Thirty months after the Zapatista National Liberation Army launched an armed rebellion Jan. 1, 1994, that jolted Mexico like an earthquake, the poor and remote southeastern state of Chiapas that the Zapatistas call home is a different place. A submissive population that once silently endured hardship and condescending government has seen the benefits the Zapatistas garnered from their rebellion - negotiations with the government, national and international attention, a new sense of equality and respect - and is claiming those victories as their own.

Now everyone has a grievance to be aired in public forum, and expectations are high that demands be met - from the "50 percent discount" on the price of basic foods that some groups are demanding in a statewide graffiti campaign, to land ownership, clean elections, Indian women's rights, equal opportunity for disabled people, right down to the lower electric rates demanded by the young speaker in San Cristbal.

That is the good side of what has happened. "We see every day the positive aspect of the 1994 uprising, with these new groups acting with a fresh vigor and taking many legitimate grievances to a more attentive public," says a longtime social anthropologist in San Cristbal, who requested anonymity. "There is more space and capacity for protest and participation."

But there is also a darker side to what has changed in this enchanting, diverse state of pine forests and tangled, steamy jungles, where traditionally a few wealthy landowners have lived alongside the third of the population that speaks an Indian language and is rutted in poverty.

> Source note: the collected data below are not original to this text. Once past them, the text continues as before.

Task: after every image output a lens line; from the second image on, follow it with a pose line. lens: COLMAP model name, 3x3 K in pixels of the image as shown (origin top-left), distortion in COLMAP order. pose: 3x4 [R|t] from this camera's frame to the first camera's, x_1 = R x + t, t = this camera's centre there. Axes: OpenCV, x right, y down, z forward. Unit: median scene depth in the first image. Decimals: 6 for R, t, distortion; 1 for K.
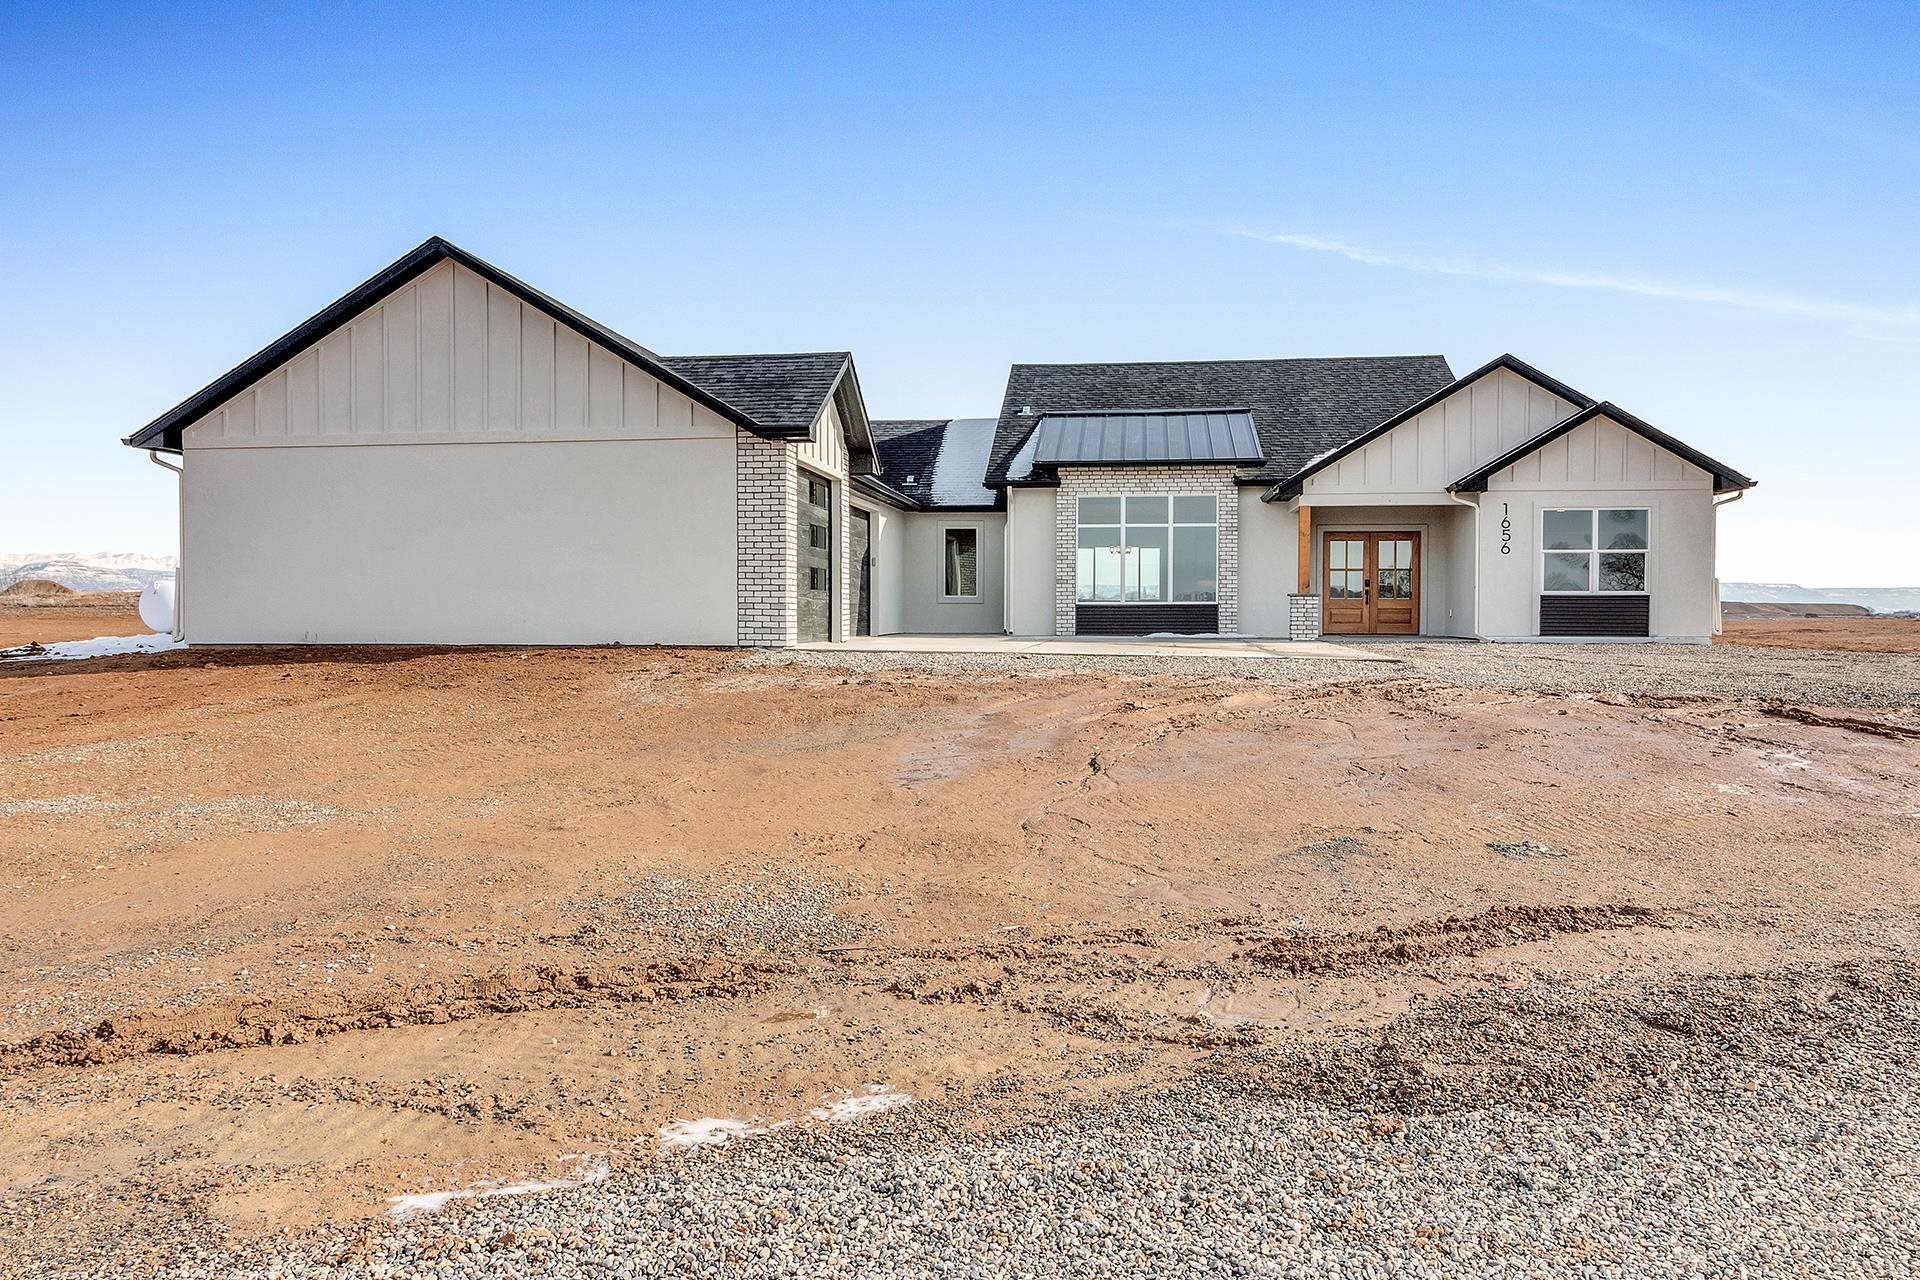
lens RADIAL K [[1311.5, 0, 969.3], [0, 1311.5, 644.5], [0, 0, 1]] dist [-0.005361, -0.001556]
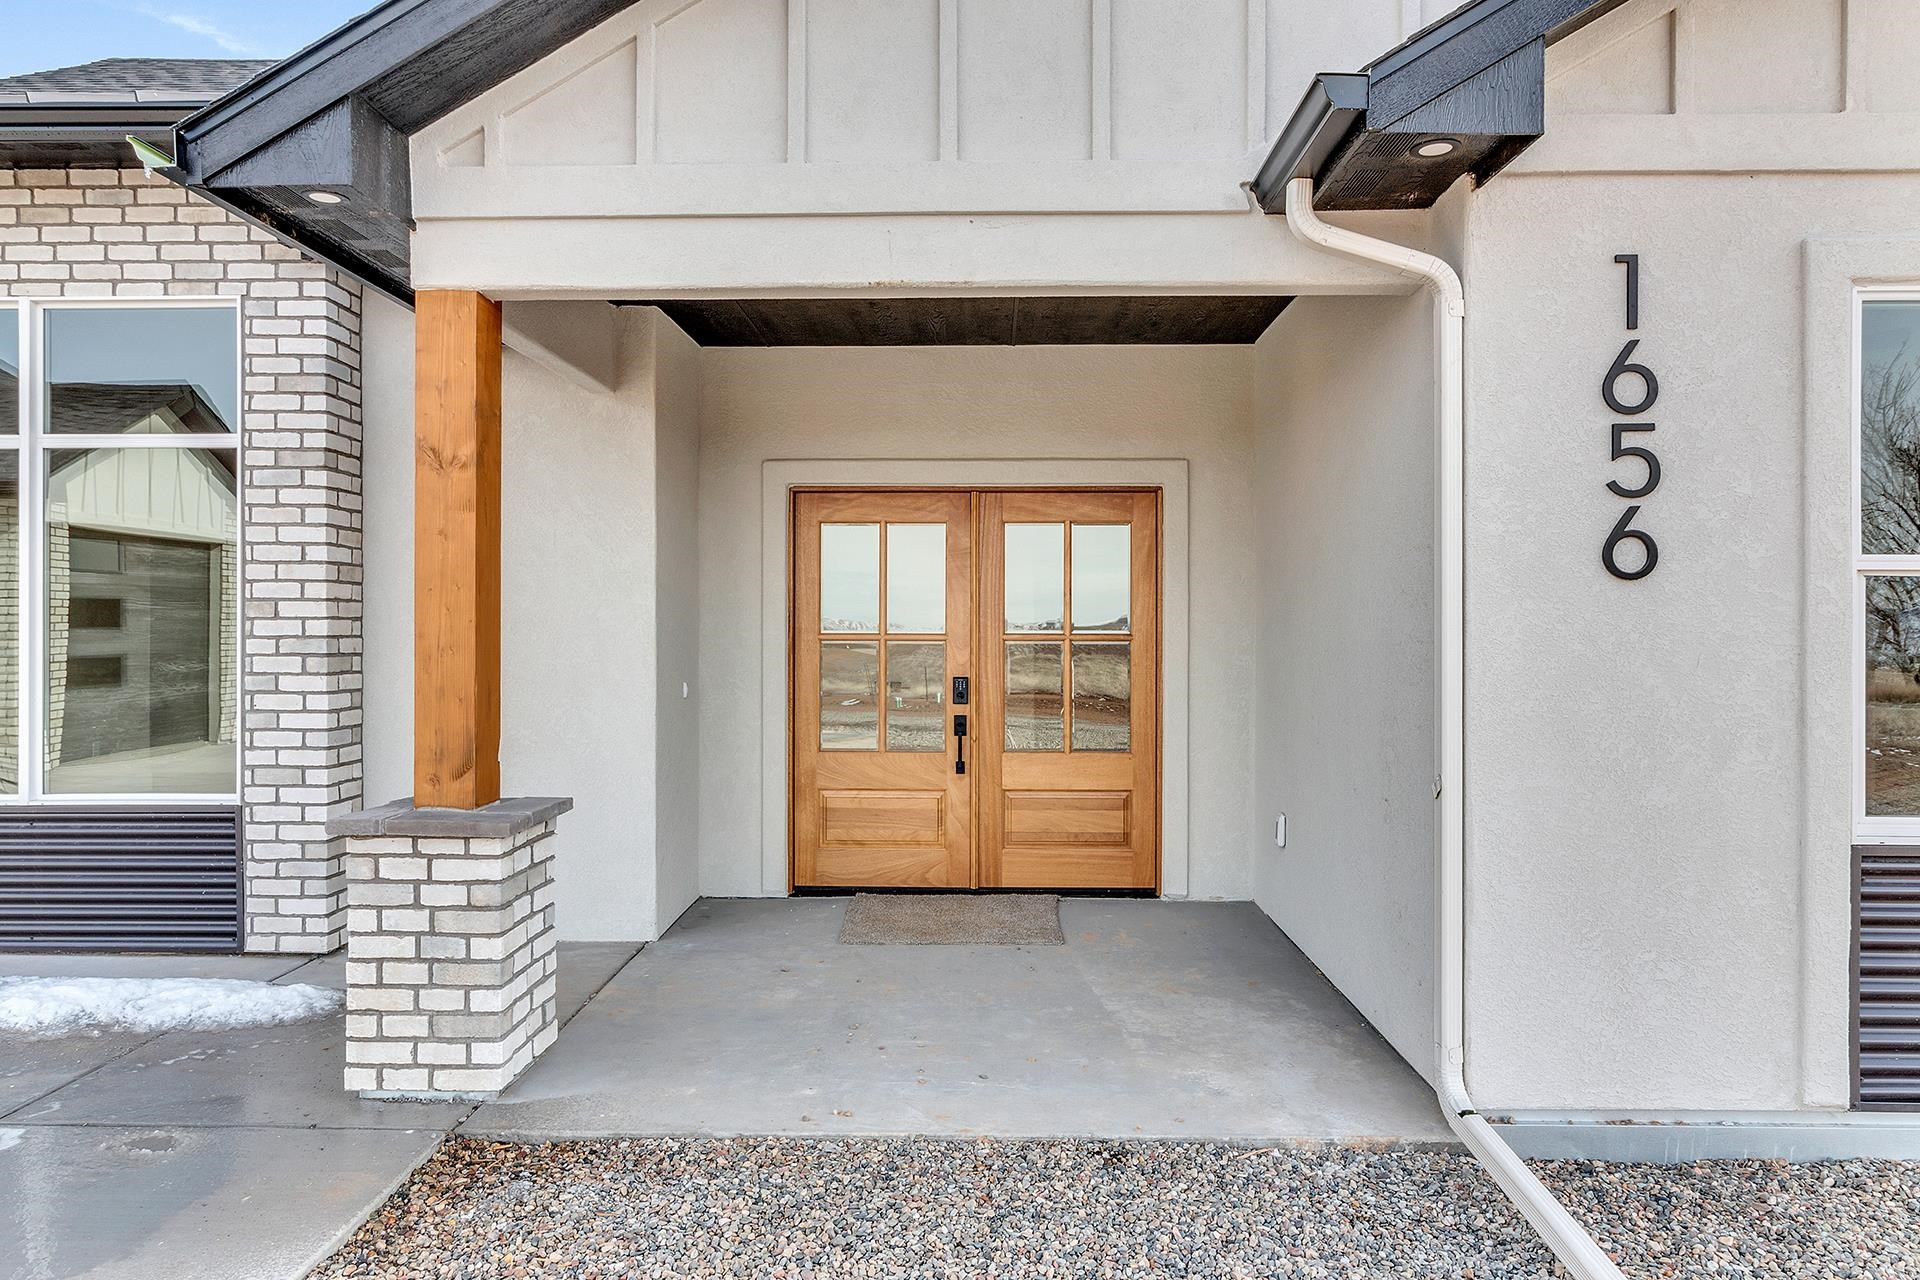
lens RADIAL K [[1260.7, 0, 960.1], [0, 1260.7, 613.6], [0, 0, 1]] dist [0.000332, 0.000385]
pose [[0.993579, -0.000817, 0.113140, 0.313633], [0.004539, 0.999457, -0.032640, -0.060769], [-0.113052, 0.032944, 0.993043, 0.860985]]
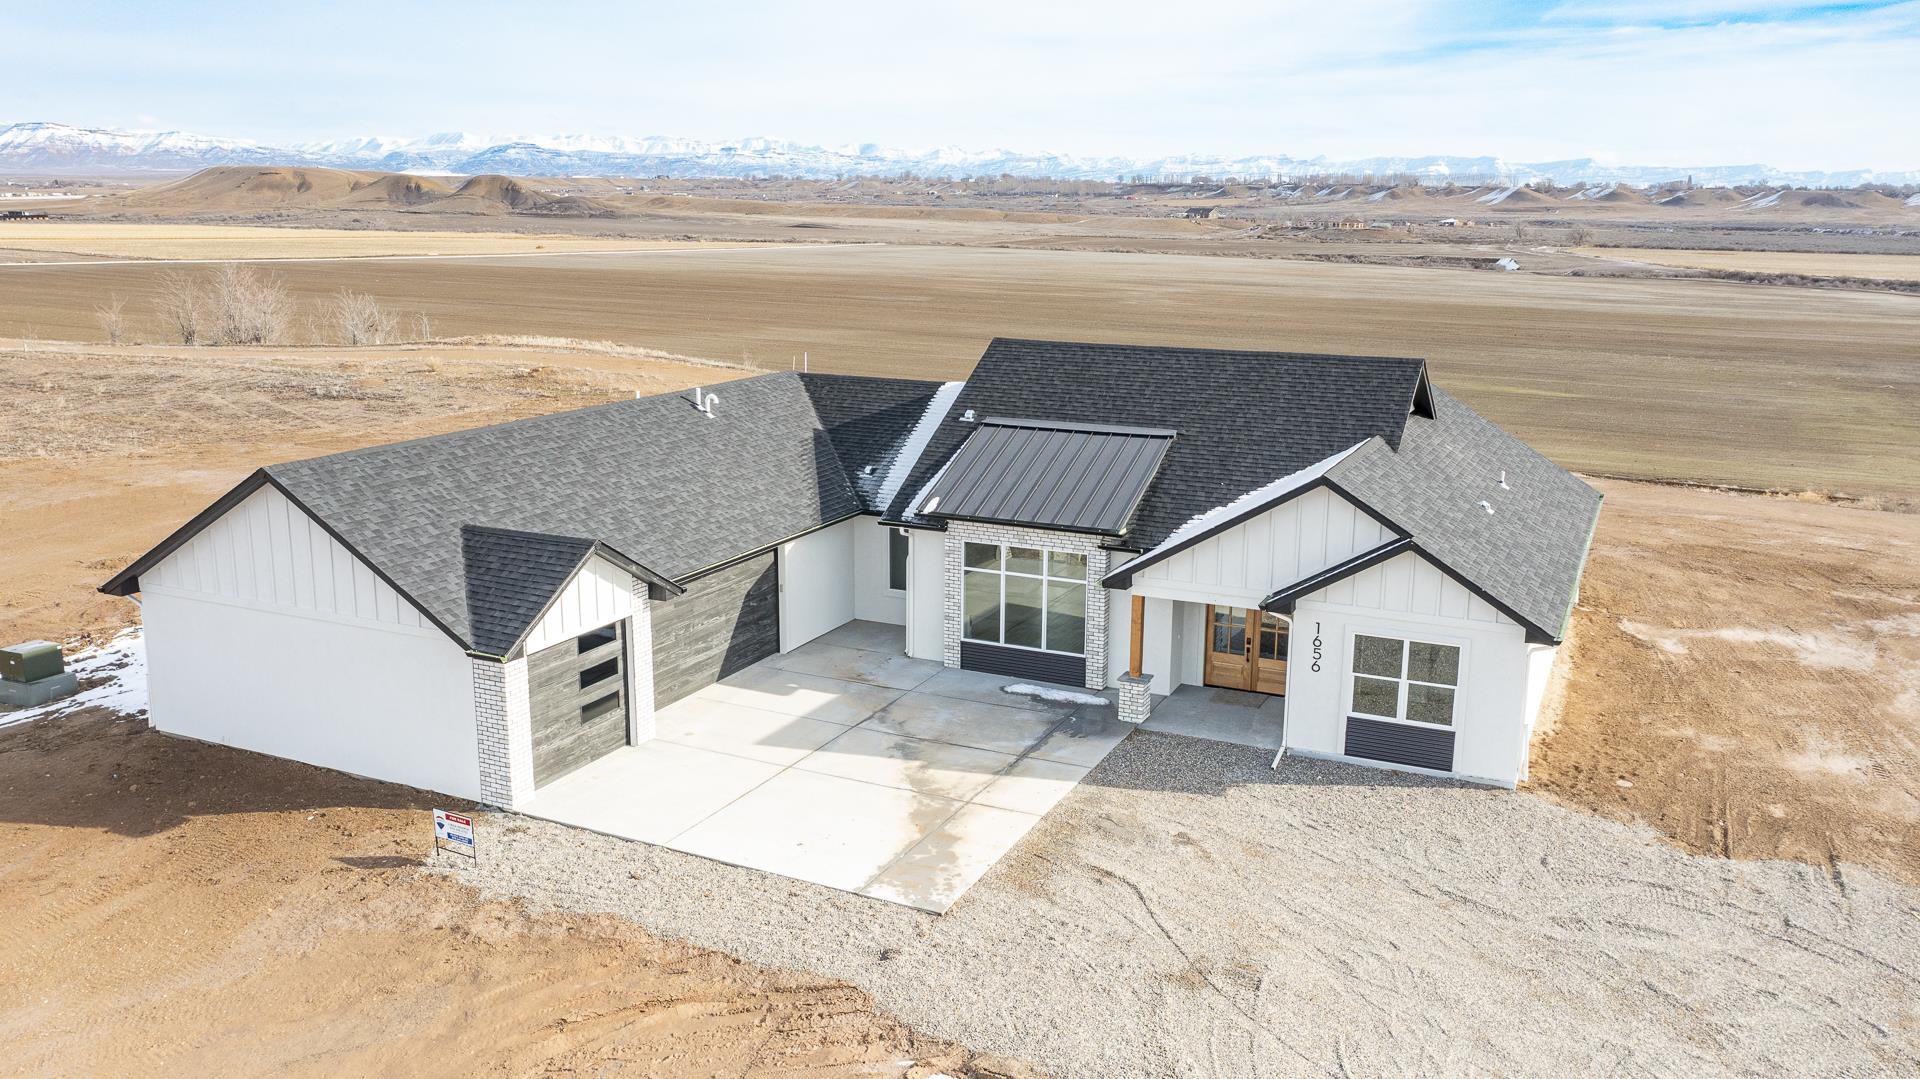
lens RADIAL K [[1469.1, 0, 959.7], [0, 1469.1, 532.6], [0, 0, 1]] dist [-0.008102, 0.002773]
pose [[0.953023, 0.069060, -0.294919, 0.472710], [-0.014946, 0.983197, 0.181933, -0.369616], [0.302528, -0.168979, 0.938042, -0.101076]]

The questioning and discrediting of traditional institutions has caused a power vacuum now being filled by new forces: some positive, like Indian-rights activists, some negative, like drug traffickers. That vacuum has led groups with pent-up demands to act unilaterally - invading and settling private land long claimed as a right, for example, and harassing, even kidnapping opponents. In the absence of democratic traditions, many of Chiapas's disputes, especially those involving a shift in political power or economic fortune, sink into violence.

"Low-intensity chaos" is how some observers describe the situation. The governor of Chiapas, Julio Csar Ruiz Ferro, speaks confidently of a "reduction of tension" in the state. With the Zapatistas dedicated to peace negotiations with the government, and the federal government channeling more resources to this long-ignored corner of Mexico, that assessment is in part true.

But others, like the Chiapas anthropologist, worry that the ineffectual peace talks are increasingly "apart" from the central challenges in Chiapas of governability, building a culture of democracy, and updating an economic system based heavily on exploiting natural resources and small-scale farming.

Such changes take time. But time is not something the new activists in Chiapas appear ready to give.